Abstract 693: The effect of butyrophilin 1A1 blockade in combination with radiation treatment in tumor models

Abstract

Abstract Expression of radiation-induced immune escape molecules, including PD-L1, contributes to the efficacy of cancer immunotherapy. We used an unbiased in vivo gene knockdown screen in naïve T-cells and introduced them into irradiated host tumors to identify novel immunosuppressive genes activated during radiation. From the screen, we found that butyrophilin 1A1 (BTN1A1) knockdown causes T-cell expansion in irradiated tumors. This points to the potential immune checkpoint role of BTN1A1. We validated that BTN1A1 expression is inducible in activated T-cells and that blocking BTN1A1 contributes to T-cell activation. We tested an anti-mouse BTN1A1 antibody (STC109) in mouse colon tumor models (CT26 tumors), we observed partial anti-tumor efficacy using single agent STC109, which was enhanced by the combination of STC109 with radiation. We also got similar result in in mouse lung tumor models (LLC tumors) using anti-mouse BTN1A1 antibody, and the combination treatment showed an improved suppression of tumor growth and lung metastasis compared to single agent.

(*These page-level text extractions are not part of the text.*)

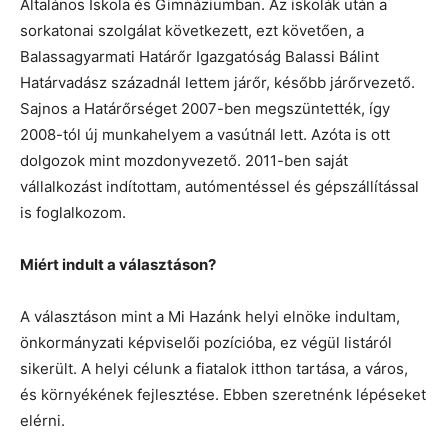
Általános Iskola és Gimnáziumban. Az iskolák után a
sorkatonai szolgálat következett, ezt követően, a
Balassagyarmati Határőr Igazgatóság Balassi Bálint
Határvadász századnál lettem járőr, később járőrvezető.
Sajnos a Határőrséget 2007-ben megszüntették, így
2008-tól új munkahelyem a vasútnál lett. Azóta is ott
dolgozok mint mozdonyvezető. 2011-ben saját
vállalkozást indítottam, autómentéssel és gépszállítással
is foglalkozom.
Miért indult a választáson?
A választáson mint a Mi Hazánk helyi elnöke indultam,
önkormányzati képviselői pozícióba, ez végül listáról
sikerült. A helyi célunk a fiatalok itthon tartása, a város,
és környékének fejlesztése. Ebben szeretnénk lépéseket
elérni.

Moreover, our data shown that knockout of BTN1A1 in 4T1 tumor models shown dramatic defect of tumor growth, and the BTN1A1 ko tumors are more sensitive to radiotherapy. These findings indicate the role of BTN1A1 in tumor immune response from radiation stress, and that anti-BTN1A1 has strong potential to enhance efficacy of radiotherapy for cancer treatment. Citation Format: Nan Li, Chen Braun, Young-Seung Kim, Andrew Park, Stephen S Yoo, Steven H. Lin. The effect of butyrophilin 1A1 blockade in combination with radiation treatment in tumor models [abstract]. In: Proceedings of the American Association for Cancer Research Annual Meeting 2024; Part 1 (Regular Abstracts); 2024 Apr 5-10; San Diego, CA. Philadelphia (PA): AACR; Cancer Res 2024;84(6_Suppl):Abstract nr 693.